• What needs to be done
Your task is to print all of the entries exactly, though the pictures should not be included.

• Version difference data
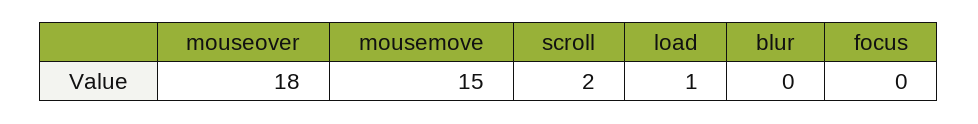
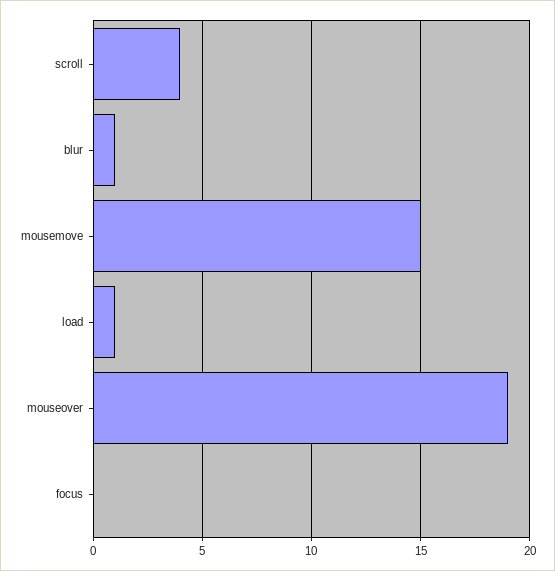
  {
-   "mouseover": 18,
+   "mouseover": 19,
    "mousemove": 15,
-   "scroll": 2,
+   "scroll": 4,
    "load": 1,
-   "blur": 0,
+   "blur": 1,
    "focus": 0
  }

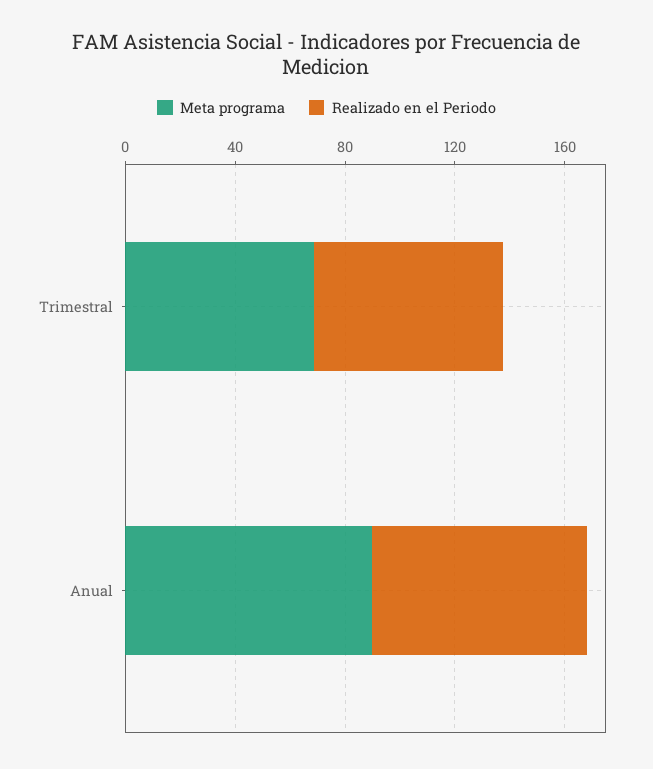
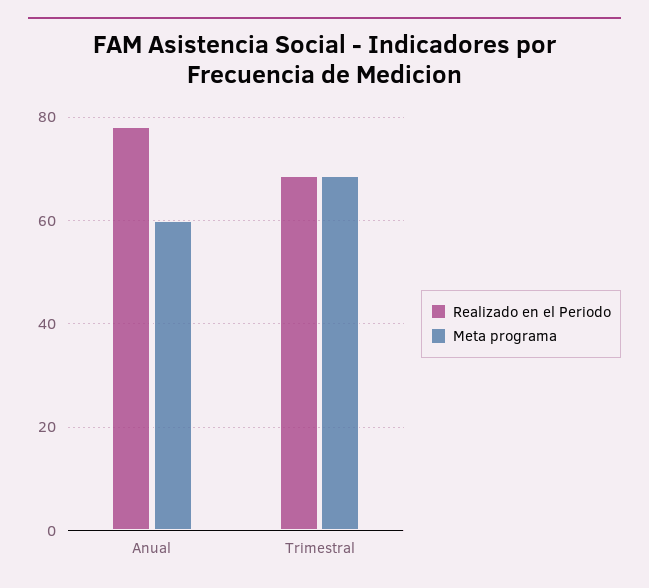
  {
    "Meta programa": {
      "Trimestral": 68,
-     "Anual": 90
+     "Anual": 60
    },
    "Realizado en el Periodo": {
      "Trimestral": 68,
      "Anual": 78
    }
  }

• Answer section
  {
-   "mouseover": 18,
+   "mouseover": 19,
    "mousemove": 15,
-   "scroll": 2,
+   "scroll": 4,
    "load": 1,
-   "blur": 0,
+   "blur": 1,
    "focus": 0
  }

  {
    "Meta programa": {
      "Trimestral": 68,
-     "Anual": 90
+     "Anual": 60
    },
    "Realizado en el Periodo": {
      "Trimestral": 68,
      "Anual": 78
    }
  }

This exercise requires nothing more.